● Selected text
## START
Awesome
A tour through tensorflow with financial data
I present several models ranging in complexity from simple regression to LSTM and policy networks. The series can be used as an educational resource for tensorflow or deep learning, a reference aid, or a source of ideas on how to apply deep learning techniques to problems that are outside of the usual deep learning fields (vision, natural language).
Not all of the examples will work. Some of them are far too simple to even be considered viable trading strategies and are only presented for educational purposes. Others, in the notebook form I present, have not been trained for the proper amount of time. Perhaps with a bit of rented GPU time they will be more promising and I leave that as an excercise for the reader. Hopefully this project inspires some to try using deep learning techniques for some more interesting problems. Contact me if interested in learning more or if you have suggestions for additions or improvements.
The algorithms increase in complexity and introduce new concepts as they progress:
Simple Regression (notebook)
Here we regress the prices from the last 100 days to the next day's price, training W and b in the equation y = Wx + b where y is the next day's price, x is a vector of dimension 100, W is a 100x1 matrix and b is a 1x1 matrix. We run the gradient descent algorithm to minimize the mean squared error of the predicted price and the actual next day price. Congratulations, you passed highschool stats. But hopefully this simple and naive example helps demonstrate the idea of a tensor graph, as well as showing a great example of extreme overfitting.
Simple Regression on Multiple Symbols (notebook)
## END
● Provided data
## START
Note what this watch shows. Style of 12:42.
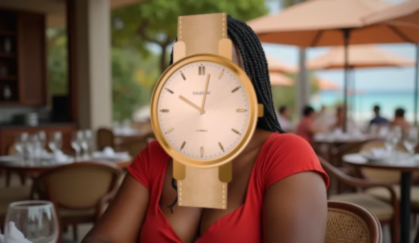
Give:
## END
In the text on tensorflow with financial data, what does the simple regression example run gradient descent to minimize?

The mean squared error of the predicted price and the actual next day price.